Judy Radul’s interest in the performative enlivens her use of the street front vitrines of the Contemporary Art Gallery as an environment in which art objects are likened to props, clothes to costumes, and the windows themselves to a stage-like area of indeterminacy between the realms of public and private. In the glass vitrines that face Richards and Nelson Streets, and those in the alleyway behind the gallery, Radul hung a number of items of clothing below short descriptive texts and next to full-length mirrors. The texts are a list of audition monologues on the topic of art which suggest a character, a ‘place’ and the length of time it takes to perform the speech. Some of the clothing is from Radul’s past performance works, but the majority has been collected from Vancouver thrift stores. The ambiguous or ambivalent quality of the outfits is purposeful, keeping them from suggesting a stereotype of character, and pointing toward their potential for imaginative possibility as costumes in some unspecified future drama. The mirrors allow an amount of self-reflexivity for these imaginative possibilities, but integrally refer to, in the artist’s words, “the predicament of the gallery windows” as both part and not part of the gallery proper, and therefore a site of anxiety. The windows address passersby on the street, and are modeled much like store front sales vitrines, to which Radul’s installation refers. But the mirrors also allude to a common glazing technique of modernist architecture, which utilizes mirror glass to mask interior space and reflect the outside world back onto itself.

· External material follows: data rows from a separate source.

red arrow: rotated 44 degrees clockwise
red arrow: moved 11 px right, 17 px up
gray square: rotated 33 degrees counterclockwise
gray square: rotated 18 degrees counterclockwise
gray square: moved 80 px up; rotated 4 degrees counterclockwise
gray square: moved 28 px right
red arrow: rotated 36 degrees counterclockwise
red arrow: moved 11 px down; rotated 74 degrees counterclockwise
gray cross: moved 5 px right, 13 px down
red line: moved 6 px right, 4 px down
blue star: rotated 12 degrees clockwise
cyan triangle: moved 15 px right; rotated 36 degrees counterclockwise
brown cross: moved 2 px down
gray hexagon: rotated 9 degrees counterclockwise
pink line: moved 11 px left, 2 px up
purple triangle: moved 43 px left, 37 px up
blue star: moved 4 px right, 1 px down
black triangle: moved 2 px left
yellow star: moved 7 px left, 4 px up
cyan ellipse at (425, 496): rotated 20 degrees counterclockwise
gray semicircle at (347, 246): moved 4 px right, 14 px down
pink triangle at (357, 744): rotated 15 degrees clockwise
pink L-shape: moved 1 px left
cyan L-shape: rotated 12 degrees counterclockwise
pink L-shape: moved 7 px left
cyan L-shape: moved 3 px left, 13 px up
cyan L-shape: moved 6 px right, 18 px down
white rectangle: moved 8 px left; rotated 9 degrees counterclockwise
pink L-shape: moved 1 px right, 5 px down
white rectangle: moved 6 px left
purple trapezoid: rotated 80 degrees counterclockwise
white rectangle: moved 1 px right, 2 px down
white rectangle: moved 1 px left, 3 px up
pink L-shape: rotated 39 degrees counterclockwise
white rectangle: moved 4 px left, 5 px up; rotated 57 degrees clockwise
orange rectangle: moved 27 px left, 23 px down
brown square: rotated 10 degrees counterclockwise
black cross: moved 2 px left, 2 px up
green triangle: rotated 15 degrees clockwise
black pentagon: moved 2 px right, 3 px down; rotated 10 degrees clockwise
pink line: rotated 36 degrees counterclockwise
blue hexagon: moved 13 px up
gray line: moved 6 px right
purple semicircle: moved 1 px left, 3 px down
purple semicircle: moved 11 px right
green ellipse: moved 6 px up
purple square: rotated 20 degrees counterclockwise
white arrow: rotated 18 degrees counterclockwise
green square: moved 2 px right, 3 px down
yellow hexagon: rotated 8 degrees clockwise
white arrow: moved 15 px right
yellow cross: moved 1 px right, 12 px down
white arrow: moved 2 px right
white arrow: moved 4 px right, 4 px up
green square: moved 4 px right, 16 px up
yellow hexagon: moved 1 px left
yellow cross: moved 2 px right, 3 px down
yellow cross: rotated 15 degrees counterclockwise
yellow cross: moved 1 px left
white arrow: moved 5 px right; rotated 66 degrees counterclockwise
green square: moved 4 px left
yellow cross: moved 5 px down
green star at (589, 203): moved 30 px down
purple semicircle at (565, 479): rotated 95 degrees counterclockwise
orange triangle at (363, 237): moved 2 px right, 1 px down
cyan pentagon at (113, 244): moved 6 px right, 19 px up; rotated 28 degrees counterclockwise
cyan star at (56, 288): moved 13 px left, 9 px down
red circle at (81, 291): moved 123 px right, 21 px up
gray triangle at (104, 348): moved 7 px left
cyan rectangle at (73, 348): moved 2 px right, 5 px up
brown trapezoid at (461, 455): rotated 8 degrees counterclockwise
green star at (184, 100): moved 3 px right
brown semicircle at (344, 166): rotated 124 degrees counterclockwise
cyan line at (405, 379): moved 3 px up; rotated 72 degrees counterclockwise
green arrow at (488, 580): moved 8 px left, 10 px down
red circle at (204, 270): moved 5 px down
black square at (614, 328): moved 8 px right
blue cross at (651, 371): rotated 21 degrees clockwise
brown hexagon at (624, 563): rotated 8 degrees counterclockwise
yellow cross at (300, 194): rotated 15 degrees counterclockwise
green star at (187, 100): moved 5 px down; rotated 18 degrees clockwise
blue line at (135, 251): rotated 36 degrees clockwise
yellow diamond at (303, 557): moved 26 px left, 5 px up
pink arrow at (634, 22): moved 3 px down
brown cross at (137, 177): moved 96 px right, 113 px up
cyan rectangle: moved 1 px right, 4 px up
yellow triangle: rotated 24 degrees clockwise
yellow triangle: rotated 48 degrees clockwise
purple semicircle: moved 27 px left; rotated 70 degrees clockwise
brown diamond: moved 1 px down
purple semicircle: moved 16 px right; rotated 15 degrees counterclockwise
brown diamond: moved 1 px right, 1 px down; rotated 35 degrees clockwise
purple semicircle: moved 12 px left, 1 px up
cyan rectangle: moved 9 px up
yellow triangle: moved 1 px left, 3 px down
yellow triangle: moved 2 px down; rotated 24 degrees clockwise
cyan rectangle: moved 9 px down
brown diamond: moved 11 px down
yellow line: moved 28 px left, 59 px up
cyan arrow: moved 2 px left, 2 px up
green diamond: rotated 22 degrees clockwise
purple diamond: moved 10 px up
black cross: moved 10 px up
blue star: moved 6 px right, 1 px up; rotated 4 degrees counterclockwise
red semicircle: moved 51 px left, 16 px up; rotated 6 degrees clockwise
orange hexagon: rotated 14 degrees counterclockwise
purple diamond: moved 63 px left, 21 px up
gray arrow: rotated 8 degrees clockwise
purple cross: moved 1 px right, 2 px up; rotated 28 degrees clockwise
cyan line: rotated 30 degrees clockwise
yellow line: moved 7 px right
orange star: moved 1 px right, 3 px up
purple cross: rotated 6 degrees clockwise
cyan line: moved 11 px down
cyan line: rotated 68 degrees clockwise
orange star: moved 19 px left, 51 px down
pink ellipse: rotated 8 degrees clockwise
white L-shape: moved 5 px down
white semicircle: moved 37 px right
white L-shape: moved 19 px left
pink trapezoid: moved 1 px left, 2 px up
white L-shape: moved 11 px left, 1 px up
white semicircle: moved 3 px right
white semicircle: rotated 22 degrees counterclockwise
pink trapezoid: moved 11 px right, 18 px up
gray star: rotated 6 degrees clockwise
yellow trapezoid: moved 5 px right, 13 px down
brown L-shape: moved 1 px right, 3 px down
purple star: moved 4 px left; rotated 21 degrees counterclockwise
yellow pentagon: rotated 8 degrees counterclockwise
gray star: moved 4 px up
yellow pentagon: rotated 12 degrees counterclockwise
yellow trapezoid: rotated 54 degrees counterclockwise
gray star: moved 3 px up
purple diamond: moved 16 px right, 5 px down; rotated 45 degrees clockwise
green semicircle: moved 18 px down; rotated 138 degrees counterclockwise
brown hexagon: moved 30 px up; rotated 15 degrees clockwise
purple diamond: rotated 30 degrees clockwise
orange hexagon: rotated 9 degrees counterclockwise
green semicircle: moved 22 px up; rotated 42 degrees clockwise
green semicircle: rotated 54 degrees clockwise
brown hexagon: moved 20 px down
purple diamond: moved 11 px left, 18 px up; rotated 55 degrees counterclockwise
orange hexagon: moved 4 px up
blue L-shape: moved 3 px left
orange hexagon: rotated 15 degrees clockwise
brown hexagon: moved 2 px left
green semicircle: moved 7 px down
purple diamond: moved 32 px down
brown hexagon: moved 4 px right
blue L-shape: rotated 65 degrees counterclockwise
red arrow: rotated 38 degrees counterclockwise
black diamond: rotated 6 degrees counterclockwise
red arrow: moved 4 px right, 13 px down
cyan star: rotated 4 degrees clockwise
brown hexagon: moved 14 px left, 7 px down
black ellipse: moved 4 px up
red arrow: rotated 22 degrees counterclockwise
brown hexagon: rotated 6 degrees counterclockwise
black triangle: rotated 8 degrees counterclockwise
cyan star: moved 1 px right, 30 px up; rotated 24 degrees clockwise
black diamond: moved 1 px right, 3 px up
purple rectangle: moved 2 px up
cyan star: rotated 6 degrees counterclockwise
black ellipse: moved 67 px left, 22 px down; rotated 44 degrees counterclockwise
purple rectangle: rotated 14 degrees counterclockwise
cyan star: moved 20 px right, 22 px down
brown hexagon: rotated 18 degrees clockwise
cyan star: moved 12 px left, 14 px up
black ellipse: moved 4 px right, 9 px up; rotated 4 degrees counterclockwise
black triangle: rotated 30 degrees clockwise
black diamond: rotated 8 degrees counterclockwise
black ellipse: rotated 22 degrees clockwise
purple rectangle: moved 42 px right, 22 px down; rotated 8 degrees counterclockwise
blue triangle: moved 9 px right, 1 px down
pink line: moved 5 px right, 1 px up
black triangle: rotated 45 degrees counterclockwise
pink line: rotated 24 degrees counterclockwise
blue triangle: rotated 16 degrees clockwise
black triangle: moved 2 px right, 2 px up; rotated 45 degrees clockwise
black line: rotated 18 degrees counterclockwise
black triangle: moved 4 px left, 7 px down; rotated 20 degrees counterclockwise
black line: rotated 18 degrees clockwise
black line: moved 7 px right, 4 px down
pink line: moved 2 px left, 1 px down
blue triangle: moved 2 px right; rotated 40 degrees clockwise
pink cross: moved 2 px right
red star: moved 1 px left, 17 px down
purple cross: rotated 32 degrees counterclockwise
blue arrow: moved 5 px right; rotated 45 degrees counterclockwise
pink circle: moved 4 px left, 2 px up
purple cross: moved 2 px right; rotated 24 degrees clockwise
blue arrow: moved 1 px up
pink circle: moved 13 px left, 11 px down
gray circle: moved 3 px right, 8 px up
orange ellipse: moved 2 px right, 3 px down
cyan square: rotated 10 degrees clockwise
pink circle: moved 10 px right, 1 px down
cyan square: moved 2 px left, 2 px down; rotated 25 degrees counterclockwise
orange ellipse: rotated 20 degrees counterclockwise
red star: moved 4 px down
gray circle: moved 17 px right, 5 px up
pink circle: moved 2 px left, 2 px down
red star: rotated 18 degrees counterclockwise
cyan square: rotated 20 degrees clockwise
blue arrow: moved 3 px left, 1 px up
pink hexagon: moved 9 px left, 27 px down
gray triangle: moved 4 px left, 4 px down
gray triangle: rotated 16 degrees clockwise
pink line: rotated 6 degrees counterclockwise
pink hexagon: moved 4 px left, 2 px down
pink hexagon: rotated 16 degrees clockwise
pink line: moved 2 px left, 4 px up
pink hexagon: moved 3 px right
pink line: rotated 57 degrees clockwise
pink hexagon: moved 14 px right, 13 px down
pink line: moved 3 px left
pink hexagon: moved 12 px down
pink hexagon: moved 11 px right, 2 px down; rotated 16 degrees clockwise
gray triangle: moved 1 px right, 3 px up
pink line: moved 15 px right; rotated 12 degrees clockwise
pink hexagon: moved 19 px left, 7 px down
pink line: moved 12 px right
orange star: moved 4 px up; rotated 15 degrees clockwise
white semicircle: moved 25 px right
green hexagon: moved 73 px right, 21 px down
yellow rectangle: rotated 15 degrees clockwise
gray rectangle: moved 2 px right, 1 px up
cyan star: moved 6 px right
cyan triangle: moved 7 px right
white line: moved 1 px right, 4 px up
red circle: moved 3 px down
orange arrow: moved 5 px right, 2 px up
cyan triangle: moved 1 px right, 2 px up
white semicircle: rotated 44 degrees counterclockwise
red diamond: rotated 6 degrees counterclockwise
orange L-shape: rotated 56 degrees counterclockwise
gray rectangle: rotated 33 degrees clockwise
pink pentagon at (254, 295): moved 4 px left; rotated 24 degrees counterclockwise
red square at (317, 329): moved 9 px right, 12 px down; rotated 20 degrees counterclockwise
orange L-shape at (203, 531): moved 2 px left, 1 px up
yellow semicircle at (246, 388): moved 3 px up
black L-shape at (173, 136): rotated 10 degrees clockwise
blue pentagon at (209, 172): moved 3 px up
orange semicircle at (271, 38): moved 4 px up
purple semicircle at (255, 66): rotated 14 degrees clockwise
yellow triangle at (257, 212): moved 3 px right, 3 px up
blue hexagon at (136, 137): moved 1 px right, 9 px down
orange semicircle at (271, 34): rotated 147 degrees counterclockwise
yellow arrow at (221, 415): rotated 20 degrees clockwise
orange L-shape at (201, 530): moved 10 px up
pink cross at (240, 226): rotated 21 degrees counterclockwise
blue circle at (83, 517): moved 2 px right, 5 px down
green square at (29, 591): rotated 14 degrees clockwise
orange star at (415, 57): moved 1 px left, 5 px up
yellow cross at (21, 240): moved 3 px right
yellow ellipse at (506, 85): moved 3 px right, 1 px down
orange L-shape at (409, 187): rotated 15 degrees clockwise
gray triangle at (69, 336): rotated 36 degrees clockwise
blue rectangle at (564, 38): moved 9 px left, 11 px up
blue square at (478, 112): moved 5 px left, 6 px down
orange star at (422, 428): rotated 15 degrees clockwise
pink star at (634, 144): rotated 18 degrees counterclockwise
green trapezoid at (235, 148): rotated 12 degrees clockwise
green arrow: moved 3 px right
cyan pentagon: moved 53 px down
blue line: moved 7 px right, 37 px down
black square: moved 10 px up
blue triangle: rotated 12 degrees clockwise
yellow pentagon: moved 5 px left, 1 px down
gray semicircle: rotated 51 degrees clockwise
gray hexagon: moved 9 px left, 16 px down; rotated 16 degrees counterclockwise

Within the gallery’s small catalogue room was a further component of Vancouver Costume —a video which utilizes a chapter from Konstantin Stanislavski’s (1863–1938) authoritative text, Building a Character. Stanislavski was instrumental in the development of a methodology to acting, and influential in the development of American Method acting in which actors ‘become’ the character they play. His ideas reflect a Romantic notion of identity and 19th Century ideas about the subconscious, and the text seen in Radul’s video hinges on a story of inhabitation, of donning an ‘old morning coat’ and becoming a character which this clothing suggests. The text is intercut with shots of Vancouver pedestrians to whom Radul occasionally speaks.